But you've avoided the cops, the heroes and the Academy goons only to get caught by a woman thrown out of the Academy for being too weak!"
Peter nodded slowly. "Yes, I don't think you're really in a position to bargain. Keepsie can keep you there until she decides it's time for you to be free, no sooner. It might be best to tell her what you know."
Keepsie relaxed a little. Her friends' brave words belied her nervousness.
It wasn't as if she could do anything to him except for keep him where he was.
Clever Jack leaned back against the box, his immobile hand allowing him little wriggle room. "Sit," he said, gesturing with his left hand. "I'll tell you what I can."
Keepsie sat cross-legged. Her friends assembled themselves around her, Peter looking stiff and out of place on her kitchen floor.
"Everyone knows where the First and Third Wavers came from. But no one ever talked about where the heroes came from, much less those of us who, well, aren’t terribly heroic," Clever Jack said.

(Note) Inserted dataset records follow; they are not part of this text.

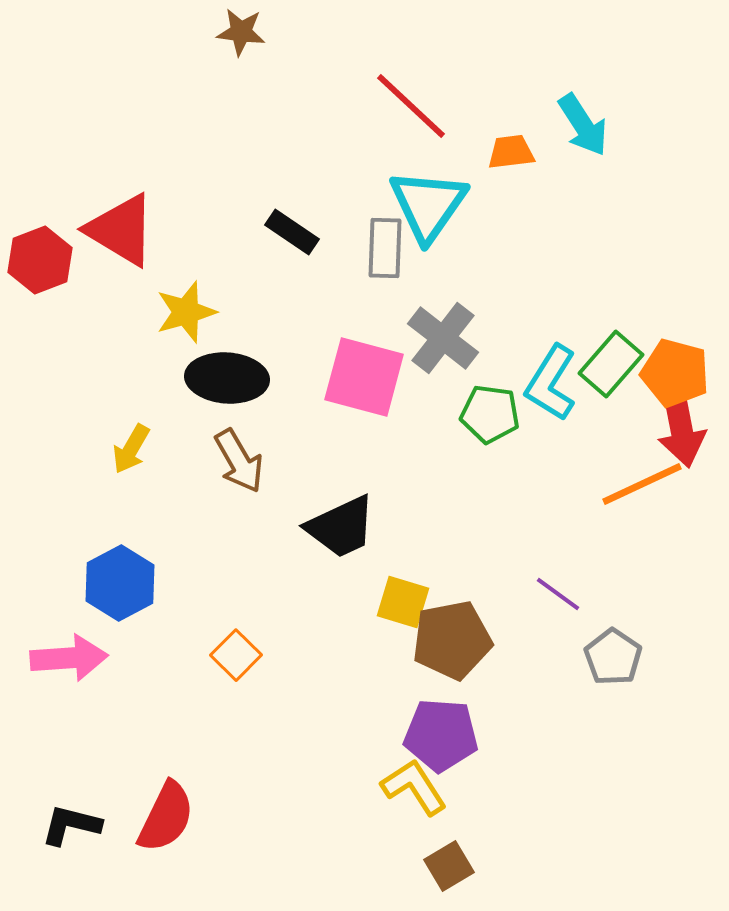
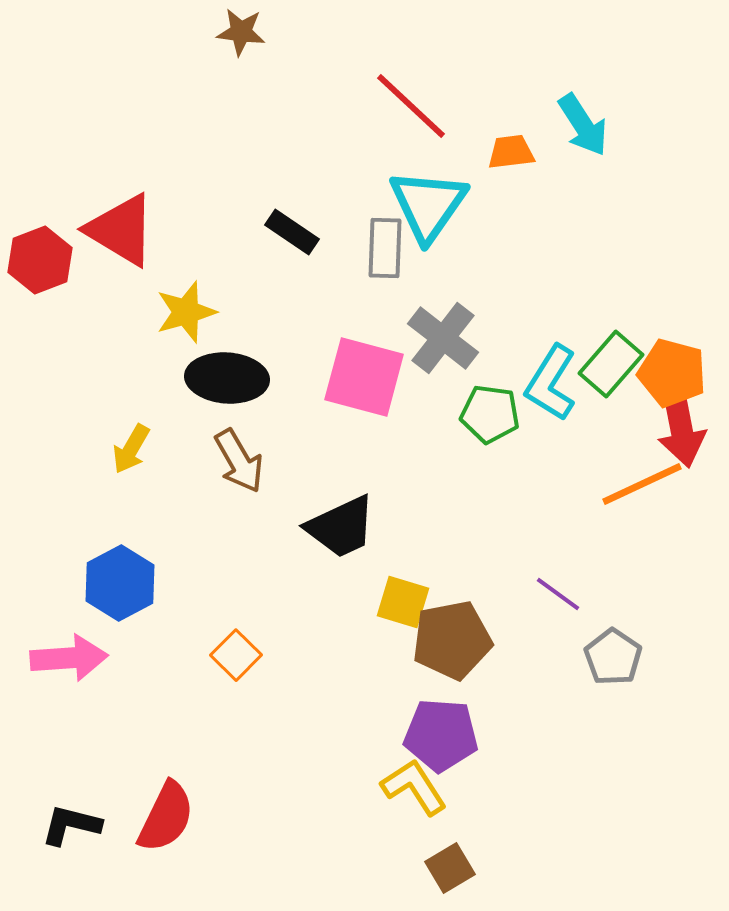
orange pentagon: moved 3 px left
brown square: moved 1 px right, 2 px down
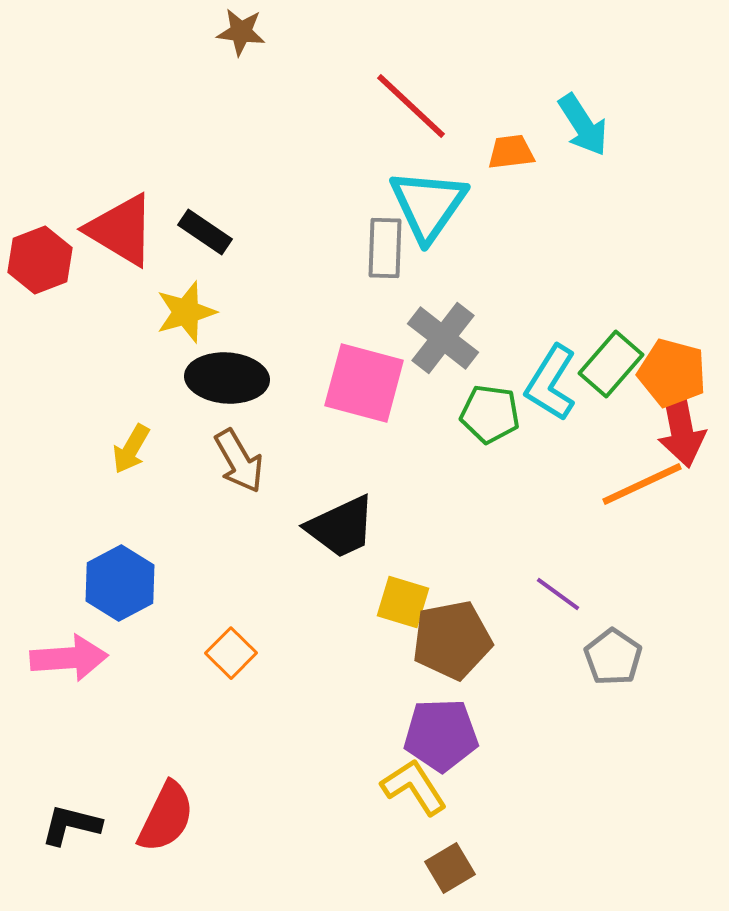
black rectangle: moved 87 px left
pink square: moved 6 px down
orange square: moved 5 px left, 2 px up
purple pentagon: rotated 6 degrees counterclockwise
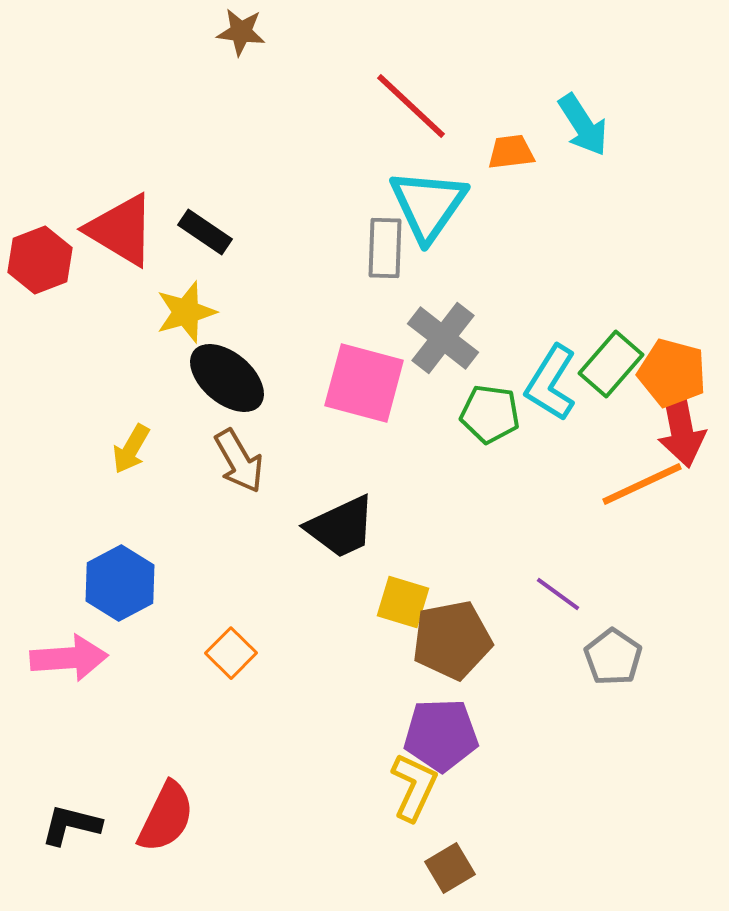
black ellipse: rotated 36 degrees clockwise
yellow L-shape: rotated 58 degrees clockwise
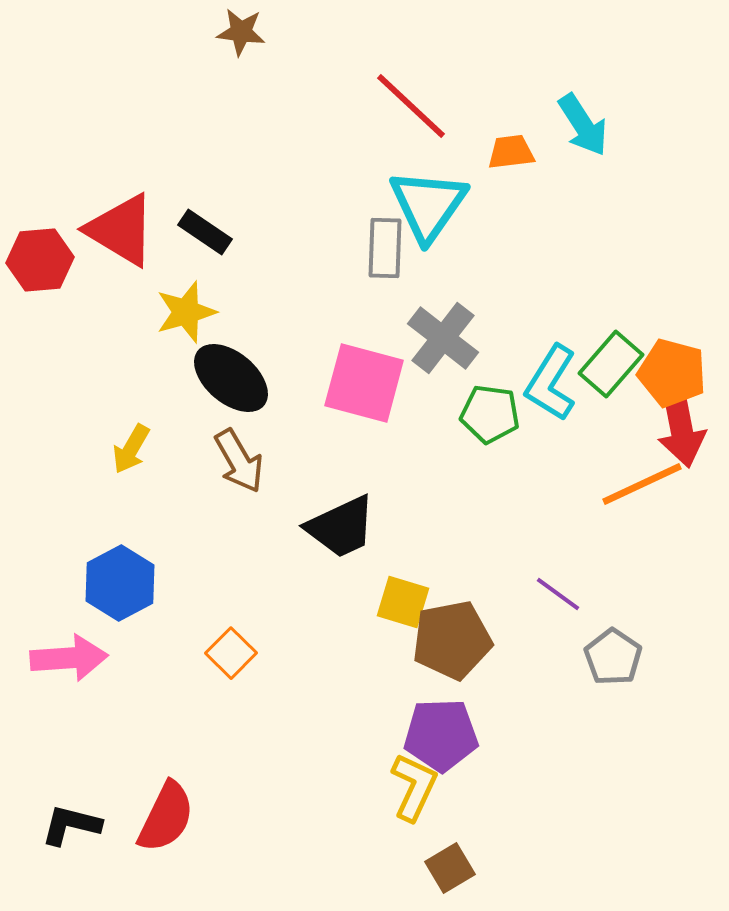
red hexagon: rotated 16 degrees clockwise
black ellipse: moved 4 px right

"Well, we asked, they just didn't answer," Michelle said, but got quiet at Clever Jack's look.
"That's because the government didn't want people to know they were experimenting with Zupra," Clever Jack said. "Your parents were born with powers, but too many babies were miscarried because of the drug, so the FDA banned it officially, but they bought up all the company's stock under the table.
Then they took poor pregnant women and promised them health care and a future for their babies if they would participate in these studies. They offered it as an alternative to abortion. Even got some small town churches to support their campaign."
Keepsie's mouth dropped open. "That's sick. But what does that have to do with this ball everyone is so uptight about?”
“Getting to it,” Clever Jack said. “They didn't make the experiments public. They knew it would take a couple of tries to make the babies they wanted. So Pallas was the first successful baby born. You all know the ones that came after. They let her start fighting crime when she was only fifteen."
"Engineered superheroes," Keepsie said.
Peter frowned. "So, providing the government got all the drugs, it started manufacturing heroes. What does this have to do with you?"
"I was getting to that," Clever Jack began, then cocked his head. "Did you hear something?"
Ian jumped up. "Keepsie, did you lock the door?" he asked.
"No, there's no need-" she began.
"Oh there's need," Ian said, peeking through the kitchen door. "Heroes."
"Patricia, that little shit," Michelle whispered.
Clever Jack leaned forward as far as he could. "Listen to me, Keepsie, I need this, and I need it now."
Keepsie had no time to consider. "You can't take it. But go," she said, and Clever Jack wrenched his hand free. He was up and running through the kitchen door and up the stairs to the alley before any of them could say anything further.
Michelle ran to the box and grabbed a coat, pulling it over the small silver ball that lay where Clever Jack had left it. "What are we going to tell them?"
Keepsie stood up slowly. "We'll tell them that they're trespassing."
***
Timson pushed the door to the kitchen open a second later. Keepsie stumbled into Peter's arms and glared at the intruders.
"Wha' d’you want?" she said.
"We have reason to believe you had a known fugitive captured here. We came to apprehend him," Dr. Timson said. White Lightning and The Crane flanked her. White Lightning looked ever the asshole, but Keepsie had always liked The Crane. He seemed awkward and un-hero-like until he took the air, where he was just as graceful and heroic as the others. But now his regal features contorted to show haughtiness and perfect righteous action. It was clear that Keepsie and her friends were, if not evil-doers, definitely not on the side of Good in his eyes.
"Do ya see an arch-villain here?" Keepsie asked, miming an attempt to stand. Peter gripped her tightly.